(EXCERPT PROVIDED Opens)
New York-based photographer Cobey Arner first met his girlfriend Claire Banse through a mutual friend. “My buddy randomly reached out to me one day and said, ‘Hey, I have this friend, and I think you guys would be great together,’” Arner recalls, speaking from his downtown apartment on the Lower East Side in New York. “I followed up a month later and I said, ‘I would love to see if Claire’s around for a coffee.’ And it was just off to the races after that.”

Arner and Banse have been together for two years now and his latest photo book Duane, published by Friend Editions, documents the progression of their relationship in the spaces most sacred to them, with the initial shots depicting Banse when they first began dating. “As the book progresses, the narrative of our relationship evolves,” Arner explains. “And you can see how more comfort and familiarity is built over time.”

The couple’s journey into intimacy is softly evoked by Banse’s positionings among the minutiae of their everyday lives: crumpled pillows belonging inside a motel room, mismatched socks drying on the radiator, friends’ living rooms, empty wine glasses, and teddy bears peeking out of invitingly warm bedding.

The launch of the book was an intimate affair, taking place at Bacaro – an Italian restaurant just down the road from the pair’s flat, which they frequently visit to indulge in a bowl of pasta.

Here, in his own words, Arner tells us more about Duane.

“Last spring, I had this idea to make a book about Claire. The original plan was to include lots of iPhone shots I took of her, which I’ve since edited out, as I think capturing her on film was the most special part.

“I’ve always loved this idea of a muse as a subject that is constantly photographed over a long period of time. I made a book recently with The Society Archive and Friend Editions called 1999, which featured a guy called Izaake, who was photographed over the span of two years. I think there’s something incredibly special about documenting a person as they grow in different environments. It’s about putting out personal work which is full of the things which matter the most to me.
(EXCERPT PROVIDED Closes)
(DATASET RECORDS Opens)
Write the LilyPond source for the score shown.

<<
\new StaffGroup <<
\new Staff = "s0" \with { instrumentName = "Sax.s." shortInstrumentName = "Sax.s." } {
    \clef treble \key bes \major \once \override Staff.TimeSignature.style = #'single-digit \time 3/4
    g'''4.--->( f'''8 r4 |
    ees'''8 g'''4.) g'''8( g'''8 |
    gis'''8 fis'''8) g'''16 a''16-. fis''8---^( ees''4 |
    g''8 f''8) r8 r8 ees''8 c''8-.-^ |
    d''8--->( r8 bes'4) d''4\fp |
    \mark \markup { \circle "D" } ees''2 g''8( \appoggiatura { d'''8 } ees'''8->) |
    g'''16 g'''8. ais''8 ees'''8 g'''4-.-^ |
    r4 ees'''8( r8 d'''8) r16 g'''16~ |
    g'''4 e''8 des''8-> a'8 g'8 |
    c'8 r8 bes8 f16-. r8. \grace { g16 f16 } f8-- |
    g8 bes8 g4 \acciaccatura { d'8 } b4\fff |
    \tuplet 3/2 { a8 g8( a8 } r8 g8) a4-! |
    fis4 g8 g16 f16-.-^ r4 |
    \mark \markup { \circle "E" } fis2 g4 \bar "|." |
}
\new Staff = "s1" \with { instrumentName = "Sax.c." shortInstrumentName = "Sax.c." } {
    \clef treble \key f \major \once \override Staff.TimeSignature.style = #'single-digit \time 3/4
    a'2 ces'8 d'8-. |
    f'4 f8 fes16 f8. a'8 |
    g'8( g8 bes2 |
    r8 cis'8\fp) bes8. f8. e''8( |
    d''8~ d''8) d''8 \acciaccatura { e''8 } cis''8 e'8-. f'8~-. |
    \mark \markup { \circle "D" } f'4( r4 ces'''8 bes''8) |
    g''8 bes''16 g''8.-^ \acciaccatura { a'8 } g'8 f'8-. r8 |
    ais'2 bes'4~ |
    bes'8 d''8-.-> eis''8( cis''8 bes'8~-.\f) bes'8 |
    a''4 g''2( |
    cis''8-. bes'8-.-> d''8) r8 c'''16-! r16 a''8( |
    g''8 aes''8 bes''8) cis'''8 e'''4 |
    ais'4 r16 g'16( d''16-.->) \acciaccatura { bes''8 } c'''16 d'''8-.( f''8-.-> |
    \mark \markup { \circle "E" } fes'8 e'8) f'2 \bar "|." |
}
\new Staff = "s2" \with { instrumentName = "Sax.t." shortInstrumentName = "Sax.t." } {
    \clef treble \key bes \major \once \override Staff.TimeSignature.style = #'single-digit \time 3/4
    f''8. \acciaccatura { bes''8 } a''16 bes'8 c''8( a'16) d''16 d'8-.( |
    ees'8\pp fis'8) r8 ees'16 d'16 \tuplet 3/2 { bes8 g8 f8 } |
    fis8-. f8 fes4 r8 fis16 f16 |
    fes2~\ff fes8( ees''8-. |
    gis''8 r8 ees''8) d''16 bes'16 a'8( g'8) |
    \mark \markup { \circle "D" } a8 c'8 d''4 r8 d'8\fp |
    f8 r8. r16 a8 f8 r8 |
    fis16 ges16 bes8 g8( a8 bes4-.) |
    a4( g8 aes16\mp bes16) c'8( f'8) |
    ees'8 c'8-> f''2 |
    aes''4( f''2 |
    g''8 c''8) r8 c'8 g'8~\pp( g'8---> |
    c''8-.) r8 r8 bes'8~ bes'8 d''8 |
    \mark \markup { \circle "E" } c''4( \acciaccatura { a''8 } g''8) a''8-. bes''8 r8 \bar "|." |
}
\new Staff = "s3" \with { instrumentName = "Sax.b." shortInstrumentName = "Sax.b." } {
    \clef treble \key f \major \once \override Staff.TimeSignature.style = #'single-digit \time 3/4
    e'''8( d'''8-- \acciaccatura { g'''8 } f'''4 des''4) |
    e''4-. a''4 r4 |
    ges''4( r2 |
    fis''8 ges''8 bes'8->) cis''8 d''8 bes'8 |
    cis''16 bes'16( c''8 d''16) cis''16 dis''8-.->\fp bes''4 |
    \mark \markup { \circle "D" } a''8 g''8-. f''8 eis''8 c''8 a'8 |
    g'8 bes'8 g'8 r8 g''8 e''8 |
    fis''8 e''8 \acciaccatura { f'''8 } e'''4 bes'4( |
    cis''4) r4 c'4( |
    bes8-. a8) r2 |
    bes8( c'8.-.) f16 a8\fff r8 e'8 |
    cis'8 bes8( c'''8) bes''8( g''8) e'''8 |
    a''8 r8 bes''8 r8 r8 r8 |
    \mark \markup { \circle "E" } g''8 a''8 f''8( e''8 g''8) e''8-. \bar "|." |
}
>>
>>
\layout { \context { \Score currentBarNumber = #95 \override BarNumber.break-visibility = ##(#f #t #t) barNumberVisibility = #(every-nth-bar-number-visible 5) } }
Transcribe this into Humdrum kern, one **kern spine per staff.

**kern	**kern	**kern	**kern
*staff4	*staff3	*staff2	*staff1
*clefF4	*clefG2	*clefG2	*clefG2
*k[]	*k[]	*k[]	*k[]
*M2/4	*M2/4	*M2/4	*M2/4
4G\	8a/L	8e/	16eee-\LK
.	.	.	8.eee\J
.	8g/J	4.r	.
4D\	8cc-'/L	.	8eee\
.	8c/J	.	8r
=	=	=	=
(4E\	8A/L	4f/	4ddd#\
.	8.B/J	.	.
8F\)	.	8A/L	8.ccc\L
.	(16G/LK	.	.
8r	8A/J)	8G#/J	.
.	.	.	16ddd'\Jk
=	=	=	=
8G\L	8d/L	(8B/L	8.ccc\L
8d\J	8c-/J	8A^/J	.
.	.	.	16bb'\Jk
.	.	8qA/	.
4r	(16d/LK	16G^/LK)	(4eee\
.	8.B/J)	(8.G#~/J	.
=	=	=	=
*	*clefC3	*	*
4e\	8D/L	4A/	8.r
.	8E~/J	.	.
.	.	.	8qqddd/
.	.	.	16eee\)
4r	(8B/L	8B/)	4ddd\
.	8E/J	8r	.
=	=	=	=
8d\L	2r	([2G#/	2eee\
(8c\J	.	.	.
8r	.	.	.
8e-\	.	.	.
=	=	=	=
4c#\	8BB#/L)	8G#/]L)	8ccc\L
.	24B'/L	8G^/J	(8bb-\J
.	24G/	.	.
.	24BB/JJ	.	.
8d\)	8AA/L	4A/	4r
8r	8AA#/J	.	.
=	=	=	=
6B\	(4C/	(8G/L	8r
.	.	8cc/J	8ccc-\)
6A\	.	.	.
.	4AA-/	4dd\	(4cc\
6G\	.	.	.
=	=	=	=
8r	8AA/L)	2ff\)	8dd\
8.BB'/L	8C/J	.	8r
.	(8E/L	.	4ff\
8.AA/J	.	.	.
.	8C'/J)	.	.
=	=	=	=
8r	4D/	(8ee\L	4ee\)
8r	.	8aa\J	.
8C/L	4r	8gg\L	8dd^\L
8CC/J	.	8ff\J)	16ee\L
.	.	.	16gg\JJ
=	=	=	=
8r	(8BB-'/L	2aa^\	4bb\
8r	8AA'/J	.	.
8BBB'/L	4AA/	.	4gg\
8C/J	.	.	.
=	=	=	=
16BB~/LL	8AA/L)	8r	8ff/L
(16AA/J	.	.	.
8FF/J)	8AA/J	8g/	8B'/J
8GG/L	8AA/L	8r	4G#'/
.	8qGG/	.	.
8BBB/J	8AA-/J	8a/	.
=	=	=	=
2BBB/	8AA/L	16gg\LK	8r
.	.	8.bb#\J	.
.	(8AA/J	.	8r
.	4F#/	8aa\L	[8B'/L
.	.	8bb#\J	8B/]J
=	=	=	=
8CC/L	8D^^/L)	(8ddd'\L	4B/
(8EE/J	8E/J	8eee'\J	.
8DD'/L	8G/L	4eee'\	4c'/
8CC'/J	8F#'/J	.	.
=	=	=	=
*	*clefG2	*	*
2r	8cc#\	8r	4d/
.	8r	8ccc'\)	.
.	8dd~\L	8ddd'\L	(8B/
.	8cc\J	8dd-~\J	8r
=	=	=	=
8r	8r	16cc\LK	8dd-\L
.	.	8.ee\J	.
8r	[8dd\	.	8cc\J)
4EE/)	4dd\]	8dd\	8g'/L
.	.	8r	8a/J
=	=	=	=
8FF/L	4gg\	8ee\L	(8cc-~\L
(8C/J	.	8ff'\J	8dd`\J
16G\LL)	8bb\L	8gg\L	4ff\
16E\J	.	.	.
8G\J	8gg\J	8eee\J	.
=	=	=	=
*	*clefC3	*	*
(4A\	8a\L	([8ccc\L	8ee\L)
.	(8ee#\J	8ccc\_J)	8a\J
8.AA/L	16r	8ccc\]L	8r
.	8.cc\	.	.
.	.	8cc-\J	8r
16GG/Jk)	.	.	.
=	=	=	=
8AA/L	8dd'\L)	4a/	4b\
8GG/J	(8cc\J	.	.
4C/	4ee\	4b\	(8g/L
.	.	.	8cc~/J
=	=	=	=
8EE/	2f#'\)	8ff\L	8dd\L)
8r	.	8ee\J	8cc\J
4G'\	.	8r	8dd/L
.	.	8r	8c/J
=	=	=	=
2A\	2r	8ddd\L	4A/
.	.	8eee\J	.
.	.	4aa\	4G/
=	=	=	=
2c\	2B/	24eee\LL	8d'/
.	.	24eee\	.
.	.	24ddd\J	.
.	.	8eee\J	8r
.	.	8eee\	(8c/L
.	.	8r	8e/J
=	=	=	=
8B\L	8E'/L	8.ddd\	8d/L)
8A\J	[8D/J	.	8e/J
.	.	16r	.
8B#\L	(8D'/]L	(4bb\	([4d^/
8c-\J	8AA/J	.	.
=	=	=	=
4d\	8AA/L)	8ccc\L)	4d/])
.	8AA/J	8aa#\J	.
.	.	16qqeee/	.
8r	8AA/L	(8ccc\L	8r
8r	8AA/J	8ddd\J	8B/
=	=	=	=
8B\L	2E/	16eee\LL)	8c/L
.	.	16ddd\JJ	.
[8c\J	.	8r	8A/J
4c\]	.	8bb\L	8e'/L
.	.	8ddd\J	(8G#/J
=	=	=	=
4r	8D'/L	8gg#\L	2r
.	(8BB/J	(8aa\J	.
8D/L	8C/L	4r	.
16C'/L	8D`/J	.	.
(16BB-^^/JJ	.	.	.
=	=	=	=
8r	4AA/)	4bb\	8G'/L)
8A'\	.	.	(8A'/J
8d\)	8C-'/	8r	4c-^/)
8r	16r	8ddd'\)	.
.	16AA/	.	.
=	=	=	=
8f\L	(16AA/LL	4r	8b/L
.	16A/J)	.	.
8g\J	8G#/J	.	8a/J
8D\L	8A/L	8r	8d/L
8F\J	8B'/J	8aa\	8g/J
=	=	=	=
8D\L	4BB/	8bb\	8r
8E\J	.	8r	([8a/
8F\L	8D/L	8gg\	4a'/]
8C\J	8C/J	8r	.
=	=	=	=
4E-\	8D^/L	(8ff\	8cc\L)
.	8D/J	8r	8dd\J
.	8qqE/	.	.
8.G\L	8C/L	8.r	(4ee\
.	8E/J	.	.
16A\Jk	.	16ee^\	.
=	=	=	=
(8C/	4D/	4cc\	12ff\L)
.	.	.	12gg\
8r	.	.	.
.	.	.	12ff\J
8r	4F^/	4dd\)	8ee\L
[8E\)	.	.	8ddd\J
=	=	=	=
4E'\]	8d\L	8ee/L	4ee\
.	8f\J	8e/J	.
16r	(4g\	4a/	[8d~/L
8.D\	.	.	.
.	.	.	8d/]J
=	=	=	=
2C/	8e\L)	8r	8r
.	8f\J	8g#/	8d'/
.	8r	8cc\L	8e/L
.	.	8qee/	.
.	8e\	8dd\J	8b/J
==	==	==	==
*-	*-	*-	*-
(DATASET RECORDS Closes)
▸ **WORK TO COMPLETE**
a. Can you write out the passage of the piece on Cobey Arner's photo book that starts with "The launch of" and ends with "more about Duane.", changing "pasta" to "gnocchi"?
b. Could you carry on the piece about Cobey Arner's photo book Duane from the point where it stops?

▸ **RESULTS OF THE TASKS**
a.
The launch of the book was an intimate affair, taking place at Bacaro – an Italian restaurant just down the road from the pair’s flat, which they frequently visit to indulge in a bowl of gnocchi.

Here, in his own words, Arner tells us more about Duane.

b.
“I love the in-between moments of people in their own spaces. New York is a great backdrop to take photographs; Claire and I live downtown in the Lower East Side, so there’s always a lot of character down here. There’s also a lot of photos taken in LA, which has its own golden light and differs hugely from the light belonging to New York.

“There are also a few pictures of Claire when she came to visit my family in Georgia. There’s one photo in the book where Claire is standing in front of this wallpaper that’s been in my parents’ home since the 1980s. They’ve lived there since 1998, but that was the one wall they never changed. Having her stand there in a red sweater and posing by the wall was really sentimental to me because it’s two different parts of my life coming together. That’s the wall I stared at while having breakfast when I was six years old.

Duane begins with Claire as a girl, and ends with her as a woman – I definitely noticed this transition in her eyes. You might also spot that her tooth is also missing throughout a lot of these photos, which was actually a big motivation for putting this book out; the narrative begins when Claire still had her tooth, and then she loses said tooth halfway through. She’s actually getting a new one next month – so who knows, maybe that will be the story belonging to the next book!” 

Duane by Cobey Arner is published by Friend Editions and is out now.